Этим ханом, как прежде отцом этого хана, Тимур, как ладонью, заслонялся от своей славы, хотя с годами она стала так обширна, что эта ладонь уже не могла заслонить его ни от ее прямых ослепительных лучей, ни от ее палящего зноя.
Когда Тимур, досказав свою мечту, взглянул на хана, Султан-Махмуд-хан молча опустил глаза в то место ковра, куда прежде смотрел Тимур. И Тимур спросил:
— Поняли?
Не придворные ответили ему, не хан, не внуки: не их спрашивал Тимур. Ему ответили стоявшие тихо и неподвижно у стен, стоявшие неприметно, позади пышной знати, просто одетые простые люди — зодчие, художники, мастера разных дел, которым из года в год он поручал претворять свои замыслы в каменные громады; неосязаемые мечты — в вечную твердь.
Многое уже было создано этими отборными мастерами обширного ханства дворцы, усыпальницы, мечети, рабаты; многие из их созданий уже сверкали под ясной синевой небес своею словно влажной синевою; высились среди садов, словно застывшие сады. В родном Шахрисябзе Тимур построил дворец, какого никогда не видывали ни в одном из славнейших городов вселенной, построил во славу рода своего. В Ясах уже строили усыпальницу и мечеть над могилой святого хаджи Ахмада Ясийского, на страх кочевникам, на утверждение несокрушимой мощи Тимура…

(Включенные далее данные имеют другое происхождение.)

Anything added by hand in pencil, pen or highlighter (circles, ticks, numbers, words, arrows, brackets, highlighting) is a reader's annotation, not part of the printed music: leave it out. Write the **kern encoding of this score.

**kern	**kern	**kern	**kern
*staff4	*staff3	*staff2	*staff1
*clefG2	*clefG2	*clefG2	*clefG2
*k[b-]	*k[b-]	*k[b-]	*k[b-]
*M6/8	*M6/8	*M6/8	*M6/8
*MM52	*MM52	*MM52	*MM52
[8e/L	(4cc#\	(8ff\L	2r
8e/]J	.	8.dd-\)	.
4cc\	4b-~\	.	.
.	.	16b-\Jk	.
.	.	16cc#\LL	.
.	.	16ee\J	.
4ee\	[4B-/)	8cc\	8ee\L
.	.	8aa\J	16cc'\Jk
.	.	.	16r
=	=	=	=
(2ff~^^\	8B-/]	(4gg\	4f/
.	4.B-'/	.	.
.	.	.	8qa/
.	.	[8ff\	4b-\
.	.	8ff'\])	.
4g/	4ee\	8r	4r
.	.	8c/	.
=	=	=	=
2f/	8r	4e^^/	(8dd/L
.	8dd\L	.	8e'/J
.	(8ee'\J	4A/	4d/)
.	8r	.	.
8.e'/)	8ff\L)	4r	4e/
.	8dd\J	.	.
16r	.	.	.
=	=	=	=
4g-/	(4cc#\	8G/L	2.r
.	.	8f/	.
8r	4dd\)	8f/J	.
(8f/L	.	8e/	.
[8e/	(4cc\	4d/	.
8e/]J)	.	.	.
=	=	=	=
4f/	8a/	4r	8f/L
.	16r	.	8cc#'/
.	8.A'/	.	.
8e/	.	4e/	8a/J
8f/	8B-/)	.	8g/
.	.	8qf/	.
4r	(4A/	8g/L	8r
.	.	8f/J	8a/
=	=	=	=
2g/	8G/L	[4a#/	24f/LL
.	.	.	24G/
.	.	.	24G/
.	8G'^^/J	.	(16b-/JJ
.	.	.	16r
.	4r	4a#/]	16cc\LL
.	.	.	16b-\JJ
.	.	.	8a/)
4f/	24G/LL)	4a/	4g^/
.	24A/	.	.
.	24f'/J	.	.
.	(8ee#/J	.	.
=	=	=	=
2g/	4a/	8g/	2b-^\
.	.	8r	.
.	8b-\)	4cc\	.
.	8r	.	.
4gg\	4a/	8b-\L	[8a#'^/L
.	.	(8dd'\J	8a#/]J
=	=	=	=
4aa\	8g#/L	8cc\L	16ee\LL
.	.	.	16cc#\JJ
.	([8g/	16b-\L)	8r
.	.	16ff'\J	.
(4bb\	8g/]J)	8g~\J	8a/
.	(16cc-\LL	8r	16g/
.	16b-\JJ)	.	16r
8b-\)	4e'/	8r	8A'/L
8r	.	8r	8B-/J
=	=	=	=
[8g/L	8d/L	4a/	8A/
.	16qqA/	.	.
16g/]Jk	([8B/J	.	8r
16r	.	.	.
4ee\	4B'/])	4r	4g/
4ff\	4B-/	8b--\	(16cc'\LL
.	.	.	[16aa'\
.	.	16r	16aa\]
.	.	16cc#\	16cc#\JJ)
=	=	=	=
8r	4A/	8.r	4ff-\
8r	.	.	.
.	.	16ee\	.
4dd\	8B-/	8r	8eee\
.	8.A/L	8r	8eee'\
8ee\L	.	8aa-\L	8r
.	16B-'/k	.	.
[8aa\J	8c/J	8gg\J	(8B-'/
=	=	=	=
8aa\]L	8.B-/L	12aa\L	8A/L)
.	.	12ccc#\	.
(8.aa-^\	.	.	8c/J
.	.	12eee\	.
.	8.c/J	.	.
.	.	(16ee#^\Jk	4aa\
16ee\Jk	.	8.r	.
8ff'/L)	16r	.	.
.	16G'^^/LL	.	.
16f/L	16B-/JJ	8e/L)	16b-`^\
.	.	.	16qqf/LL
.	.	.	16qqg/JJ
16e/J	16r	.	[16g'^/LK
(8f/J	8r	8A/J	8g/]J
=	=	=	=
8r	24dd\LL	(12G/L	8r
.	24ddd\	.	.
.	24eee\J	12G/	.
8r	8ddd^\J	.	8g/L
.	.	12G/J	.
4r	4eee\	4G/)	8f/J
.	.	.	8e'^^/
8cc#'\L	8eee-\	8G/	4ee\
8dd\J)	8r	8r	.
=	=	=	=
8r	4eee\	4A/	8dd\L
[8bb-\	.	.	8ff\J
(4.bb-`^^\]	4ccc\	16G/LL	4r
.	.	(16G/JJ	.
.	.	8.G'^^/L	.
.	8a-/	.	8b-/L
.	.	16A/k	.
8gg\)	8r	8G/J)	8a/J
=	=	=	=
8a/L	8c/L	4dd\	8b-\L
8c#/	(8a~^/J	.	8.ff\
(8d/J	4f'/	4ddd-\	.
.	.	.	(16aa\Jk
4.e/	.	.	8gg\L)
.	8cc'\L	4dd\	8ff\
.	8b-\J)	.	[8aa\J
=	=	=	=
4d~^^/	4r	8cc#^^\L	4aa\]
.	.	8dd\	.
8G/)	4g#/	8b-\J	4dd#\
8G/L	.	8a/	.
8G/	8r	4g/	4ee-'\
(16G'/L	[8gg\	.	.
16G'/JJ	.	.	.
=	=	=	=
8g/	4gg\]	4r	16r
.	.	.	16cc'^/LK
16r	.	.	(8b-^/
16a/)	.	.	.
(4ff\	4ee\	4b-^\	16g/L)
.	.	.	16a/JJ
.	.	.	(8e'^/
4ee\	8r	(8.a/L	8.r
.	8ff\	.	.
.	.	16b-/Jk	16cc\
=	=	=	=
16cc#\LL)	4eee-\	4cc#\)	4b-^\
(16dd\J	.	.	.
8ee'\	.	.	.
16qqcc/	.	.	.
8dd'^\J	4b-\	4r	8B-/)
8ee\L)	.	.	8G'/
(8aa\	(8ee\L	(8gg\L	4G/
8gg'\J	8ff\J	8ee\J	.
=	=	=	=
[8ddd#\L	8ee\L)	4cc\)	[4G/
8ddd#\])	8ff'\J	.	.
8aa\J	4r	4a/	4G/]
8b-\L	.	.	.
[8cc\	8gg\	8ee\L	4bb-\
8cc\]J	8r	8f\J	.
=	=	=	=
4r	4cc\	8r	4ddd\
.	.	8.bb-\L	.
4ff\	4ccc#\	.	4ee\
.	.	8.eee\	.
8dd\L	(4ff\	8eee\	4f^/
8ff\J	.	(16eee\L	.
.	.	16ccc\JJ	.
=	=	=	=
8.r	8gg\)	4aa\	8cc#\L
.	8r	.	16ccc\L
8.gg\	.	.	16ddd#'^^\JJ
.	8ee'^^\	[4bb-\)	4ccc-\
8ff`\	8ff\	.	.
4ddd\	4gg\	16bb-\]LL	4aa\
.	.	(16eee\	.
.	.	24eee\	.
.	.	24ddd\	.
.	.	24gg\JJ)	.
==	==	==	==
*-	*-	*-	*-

Теперь задумал он сооружение еще величественнее, еще выше и богаче, не только на удивление и страх врагам, не только во славу своего рода, но во славу самого бога, единственного в мире, кого Тимур еще не смог ни одолеть, ни напугать, и потому единственного, кого сам побаивался.
Тимур поговорил с мастерами, добиваясь, чтобы им ясно стало его желание, но сам их не расспрашивал, — он их спросит после, когда, обдумав его слова, они соберутся рассказать ему свои затеи. Он отпустил мастеров и распорядился кормить гостей, а сам с внуками ушел на женскую половину дворца и обедал там.
Но мечта о величественной мечети разгоралась все жарче.
Перед вечерней молитвой ему вздумалось осмотреть место, где зодчие поставят задуманную мечеть. Он приказал расчистить ему дорогу на базарную площадь, велел всем ехать туда за собой и запросто, в домашней одежде, поехал в город.
Так случилось его внезапное появление на базаре.
Он выехал на базарную площадь и остановился посредине, озираясь во сторонам.
Под навесами громоздились тяжелые длинные полосатые мешки риса. Вдали зеленели и желтели груды ранних дынь, арбузов, тыкв. Распростерлись ряды круглых корзин, полных, как драгоценными камнями, рубиновыми и янтарными алычами.
Розовато-желтые, золотясь на вечереющем солнце, раскинулись невдалеке древние холмы Афрасиаба, словно оспой покрытые тысячами могильных холмиков.